Geschmacksfälschung ist ein lohnendes Geschäft. Und hier haben sie damit die längste Erfahrung. Der Geschmacksriese aus dem Holzmindener Hügelland ist einer der Pioniere bei der globalen Umwandlung des sinnlichen Empfindens.

Dem Chemiker Dr. Wilhelm Haarmann gelang 1874 ein folgenschweres Kunststück: Er fand einen synthetischen Ersatz für Vanille, nannte es Vanillin, gründete auch gleich eine Fabrik und hob damit, so die Firmenchronik, »einen völlig neuen Industriezweig aus der Taufe«.

Der neue Industriezweig widmete sich einem Geschäft, das es bis dahin gar nicht gab: der Geschmacksfälschung.

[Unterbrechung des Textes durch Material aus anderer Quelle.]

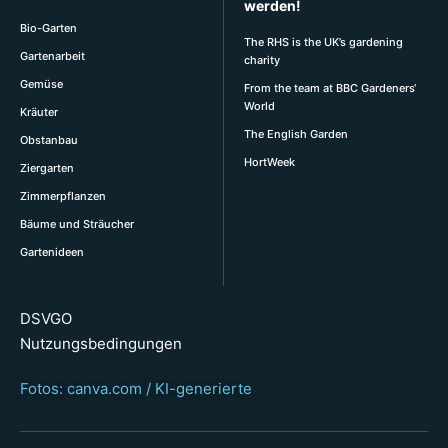
werden!
Bio-Garten
The RHS is the UK’s gardening
Gartenarbeit
charity
Gemüse
From the team at BBC Gardeners‘
World
Kräuter
The English Garden
Obstanbau
HortWeek
Ziergarten
Zimmerpflanzen
Bäume und Sträucher
Gartenideen
DSVGO
Nutzungsbedingungen
Fotos: canva.com / KI-generierte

Das war nicht verboten, weil ja gar niemand wusste, dass das überhaupt möglich war. Vanille wuchs ja schließlich in Madagaskar, und wer hätte sich jemals vorstellen können, dass der Vanillegeschmack nun plötzlich aus Holzminden kommen sollte. Bis der Chemiker Haarmann kam mit seiner Idee.

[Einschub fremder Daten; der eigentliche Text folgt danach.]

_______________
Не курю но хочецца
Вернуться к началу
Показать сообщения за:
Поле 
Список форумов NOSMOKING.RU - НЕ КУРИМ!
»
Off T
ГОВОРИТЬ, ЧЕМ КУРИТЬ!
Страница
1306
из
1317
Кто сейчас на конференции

Sein Rohstoff: Holz. Genauer: Die Rinde von Fichten. Haarmann gründete nach erfolgreicher Verwandlung heimischer Hölzer in edlen Geschmack »Haarmann’s Vanillinfabrik«. Durch das Upgrading wurde Haarmann zum »Vanille-König«, so das Westfalen-Blatt: »Wilhelm Haarmann wurde in nur wenigen Jahren ein reicher Mann. Die Fabrik in Holzminden expandierte.« Sein »Anwesen« galt als »gesellschaftliche Topadresse«. »Es gab viel Personal, man hielt Hof und ritt mit edlen Pferden im eigenen Park aus. Die exklusive Villa war damals eine Schau.« Später trat dann ein anderer Geschmackstüftler namens Karl Ludwig Reimer in die Firma ein, die fortan »Haarmann & Reimer« hieß.

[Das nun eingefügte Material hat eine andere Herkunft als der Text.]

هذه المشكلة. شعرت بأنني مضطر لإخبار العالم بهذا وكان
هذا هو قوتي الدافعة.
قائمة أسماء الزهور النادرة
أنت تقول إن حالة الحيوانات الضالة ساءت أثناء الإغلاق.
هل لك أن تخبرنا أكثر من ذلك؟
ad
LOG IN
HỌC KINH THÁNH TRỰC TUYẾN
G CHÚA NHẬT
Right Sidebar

Im gleichen Ort zu jener Zeit wirkte auch ein Friseur namens Carl Wilhelm Gerberding, auch er ein Mann mit innovativen Neigungen. Er erwarb sich Unsterblichkeit mit einer Tinktur zu doppeltem Nutzen: Er mischte verschiedene Substanzen zusammen und verkaufte sie als Haarwasser. Das brachte nicht nur die Haartolle in Form, sondern auch tolle Gefühle bei inwendigem Gebrauch. Denn: »Das Gemisch konnte man trinken«, so erzählte Gründer-Enkel Horst-Otto Gerberding einem Reporter der Süddeutschen Zeitung.

Auch Friseur Gerberding stieg ins aufstrebende Geschmacksgeschäft ein; 1919 entstand, als »kleiner Hinterhofbetrieb« (Süddeutsche Zeitung) die »Dragon Company«, ein Name, der späterhin bei der Expansion in Asien noch wertvolle Dienste leisten sollte.